Entre uma música e outra, falou sobre a gênese do disco e a origem da palavra “Refavela”, inspirada no local em que Gil e outros músicos ficaram hospedados durante o evento em Lagos, na Nigéria. “Como era o nome daquilo que o Paulo Maluf construiu aqui?”, perguntou ao público. “Isso, Cingapura. Era uma espécie de Cingapura, de Vila Olímpica.”
“Quarenta anos depois, estamos aqui com as crianças, os meninos. Andamos, a vida andou conosco”, disse o cantor, com discurso emocionado que, involuntariamente, fez irromper na plateia um grito coletivo de “fora, Temer”. Vários membros da festa familiar – Nara, Céu, Maíra…- se juntaram ao coro. Gil só assistiu. Em seguida, acrescentou: “Já está fora, né?” E, com sua típica calma baiana, ponderou: “Se vai ficar por lá, é muito pouco.
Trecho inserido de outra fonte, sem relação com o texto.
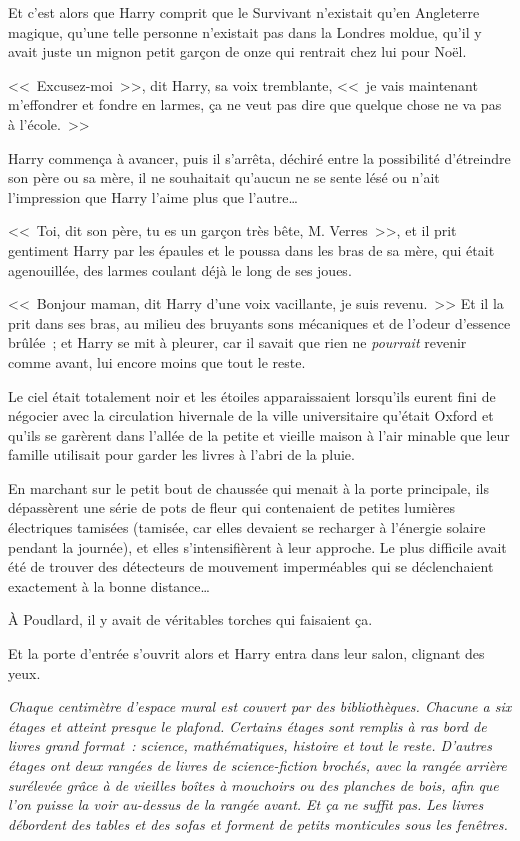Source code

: Et c'est alors que Harry comprit que le Survivant n'existait qu'en Angleterre magique, qu'une telle personne n'existait pas dans la Londres moldue, qu'il y avait juste un mignon petit garçon de onze qui rentrait chez lui pour Noël.

<<~Excusez-moi~>>, dit Harry, sa voix tremblante, <<~je vais maintenant m'effondrer et fondre en larmes, ça ne veut pas dire que quelque chose ne va pas à l'école.~>>

Harry commença à avancer, puis il s'arrêta, déchiré entre la possibilité d'étreindre son père ou sa mère, il ne souhaitait qu'aucun ne se sente lésé ou n'ait l'impression que Harry l'aime plus que l'autre…

<<~Toi, dit son père, tu es un garçon très bête, M. Verres~>>, et il prit gentiment Harry par les épaules et le poussa dans les bras de sa mère, qui était agenouillée, des larmes coulant déjà le long de ses joues.

<<~Bonjour maman, dit Harry d'une voix vacillante, je suis revenu.~>> Et il la prit dans ses bras, au milieu des bruyants sons mécaniques et de l'odeur d'essence brûlée~; et Harry se mit à pleurer, car il savait que rien ne \emph{pourrait} revenir comme avant, lui encore moins que tout le reste.

\later

Le ciel était totalement noir et les étoiles apparaissaient lorsqu'ils eurent fini de négocier avec la circulation hivernale de la ville universitaire qu'était Oxford et qu'ils se garèrent dans l'allée de la petite et vieille maison à l'air minable que leur famille utilisait pour garder les livres à l'abri de la pluie.

En marchant sur le petit bout de chaussée qui menait à la porte principale, ils dépassèrent une série de pots de fleur qui contenaient de petites lumières électriques tamisées (tamisée, car elles devaient se recharger à l'énergie solaire pendant la journée), et elles s'intensifièrent à leur approche. Le plus difficile avait été de trouver des détecteurs de mouvement imperméables qui se déclenchaient exactement à la bonne distance…

À Poudlard, il y avait de véritables torches qui faisaient ça.

Et la porte d'entrée s'ouvrit alors et Harry entra dans leur salon, clignant des yeux.

\emph{Chaque centimètre d'espace mural est couvert par des bibliothèques. Chacune a six étages et atteint presque le plafond. Certains étages sont remplis à ras bord de livres grand format~: science, mathématiques, histoire et tout le reste. D'autres étages ont deux rangées de livres de science-fiction brochés, avec la rangée arrière surélevée grâce à de vieilles boîtes à mouchoirs ou des planches de bois, afin que l'on puisse la voir au-dessus de la rangée avant. Et ça ne suffit pas. Les livres débordent des tables et des sofas et forment de petits monticules sous les fenêtres.}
Um ano só…”
Gil, então, começou a introduzir novamente uma música de “Exodus”, “disco fundamental na música negra do mundo”, mas foi docemente interrompido pelo filho Bem: “Pai, antes você vai cantar uma música com a sua filha Nara…””É mesmo?”, riu Gil. “Então, vou.”
Dividiu os vocais de “É”, outra que ficou fora do disco, com Nara, para aí sim voltar ao “refavelado Bob Marley” e emendar “Three Little Birds”. Comprovando a afinidade entre os dois álbuns e os dois artistas, o público festejou tanto as músicas de Gil quanto as de Bob.
A animação da plateia foi crescendo junto com a do baiano em direção ao fim do show, que teve “Babá Alapalá”, “Sítio do Pica Pau Amarelo” e um bis de “Sandra”. Além da energia de Gil, as grandes revelações do evento foram a cantora e pianista Maíra Freitas, que ganhou o público, com sua voz potente e energia contagiante, e o pequeno Dom, neto de Gil, que, com ritmo e gingado impressionantes para seus cinco anos, já é promessa de continuação de linhagem musical Gil.
A turnê de “Refavela 40” segue agora para Salvador, Belo Horizonte e Porto Alegre. Ao final, para manter o espírito de confraternização familiar, Gil encerrou com uma daquelas mensagens de pai-vô: “A educação dos filhos não termina nunca. Quarenta anos depois, estou vindo aqui para ter aula com eles”. Com informações da Folhapress.